=== EXPLORE THE MATERIAL ===
[A] In the article about Bumgarner and Alderson, where did Alderson rank on Baseball America's midseason top 25 prospects list?
[B] Retype the passage from the article about Bumgarner and Alderson, starting at "While Alderson has" and ending at "pitcher at age 18.".
[C] Name every city mentioned in the article about Bumgarner and Alderson.

Giants Boast Pair Of Standout Arms In Bumgarner, Alderson
Madison Bumgarner and Tim Alderson got to know each other last fall during Giants' instructional league.
But Bumgarner, the 10th overall pick in last year's draft out of South Caldwell High in Hudson, N.C., and Alderson, who went 12 picks later out of Horizon High in Scottsdale, Ariz., went their separate ways. The Giants kept Bumgarner on the East Coast, sending him to Augusta to play in low Class A, where most high school first-rounders spend much of their first pro seasons.
The Giants kept Alderson on the West Coast, showing enough faith in his polish to send him into the fire of the hitter-friendly high Class A California League to play for San Jose.
The two are nearly 2,500 miles apart for now, but only six spots separate the two on Baseball America's midseason top 25 prospects list, where Alderson ranked 19th and Bumgarner No. 25.
While Alderson has lived up to his billing as arguably the most polished prep pitcher from the 2007 draft class, Bumgarner has shown good control as well, walking just 15 batters in 81 innings, an average of 1.7 per nine innings. With 91 strikeouts and a 1.77 ERA, Bumgarner has been one of the South Atlantic League's best pitchers despite being the league's second-youngest pitcher at age 18.
"In high school you just throw your fastballs by everyone, then you throw some breaking stuff in just to mix them up, but here you've got to hit your spot," Bumgarner said.
Bumgarner, who is 6-foot-4 and 215 pounds, works primarily off a plus fastball that has sat in the low 90s this year. In the SAL all-star game in Greensboro, in front of family and friends from his home state of North Carolina, Bumgarner reared back and sat at 94-95 mph during his one-inning stint. That was the highest velocity that one NL scout said he had seen this year out of Bumgarner, who touched 97 in high school.
One question mark for Bumgarner has been the future potential of his breaking ball. Bumgarner scrapped the curveball he had in high school and now uses a slider. His changeup is also in an early stage of development. At the all-star game, Bumgarner threw 26 pitches, 25 of which were fastballs.

=== SUPPLIED MATERIAL ===

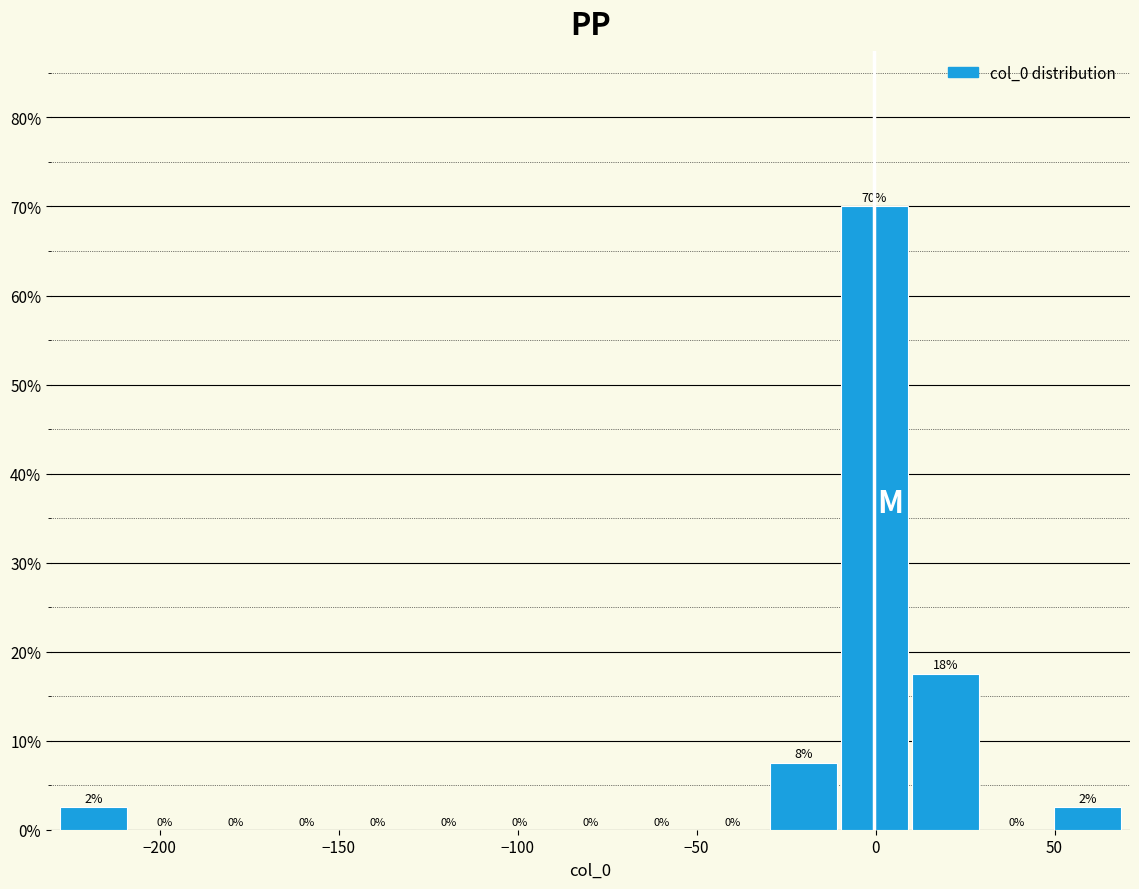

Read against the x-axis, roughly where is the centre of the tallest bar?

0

==

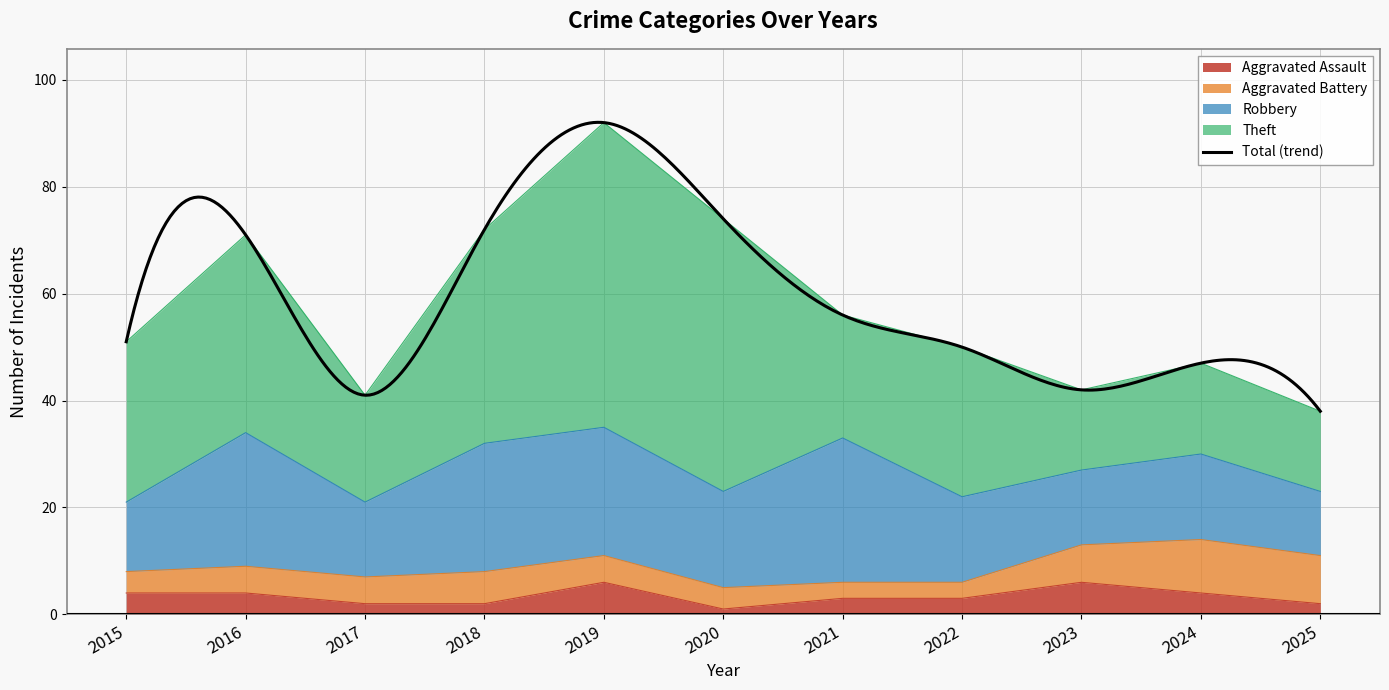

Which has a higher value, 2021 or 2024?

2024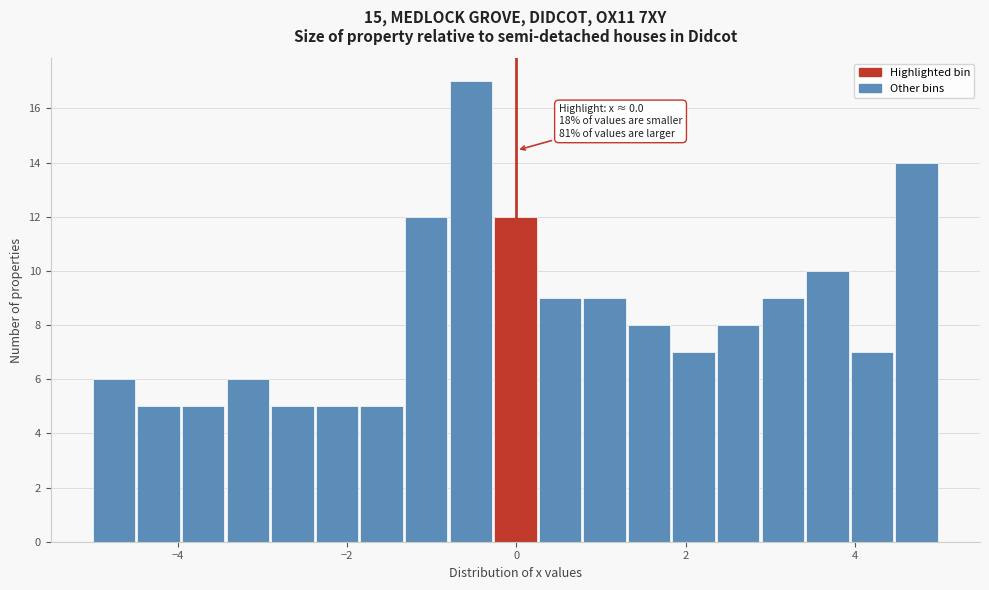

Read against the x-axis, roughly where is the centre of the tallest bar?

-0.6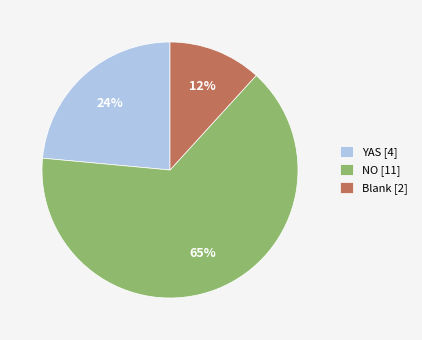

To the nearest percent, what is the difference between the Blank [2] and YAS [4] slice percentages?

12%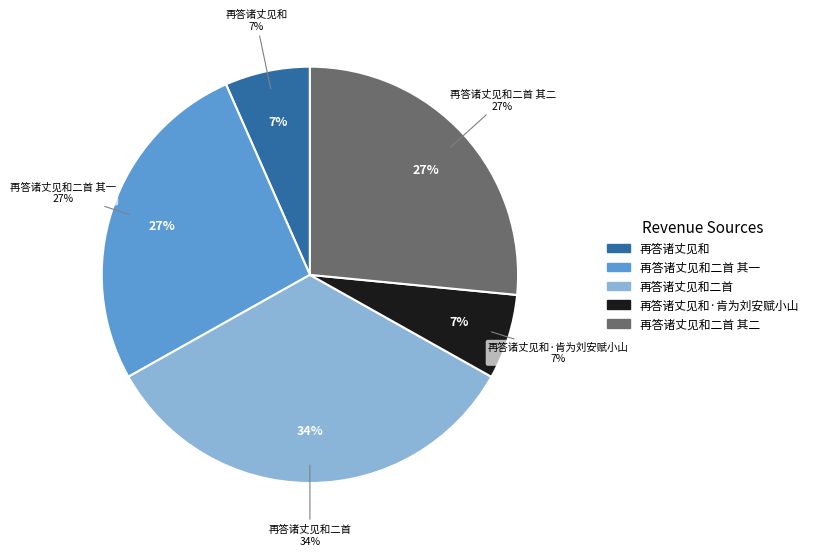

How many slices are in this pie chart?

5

=== SOLUTIONS PER TASK ===
[A] 19th

[B]
While Alderson has lived up to his billing as arguably the most polished prep pitcher from the 2007 draft class, Bumgarner has shown good control as well, walking just 15 batters in 81 innings, an average of 1.7 per nine innings. With 91 strikeouts and a 1.77 ERA, Bumgarner has been one of the South Atlantic League's best pitchers despite being the league's second-youngest pitcher at age 18.

[C] Hudson, Scottsdale, Augusta, San Jose, Greensboro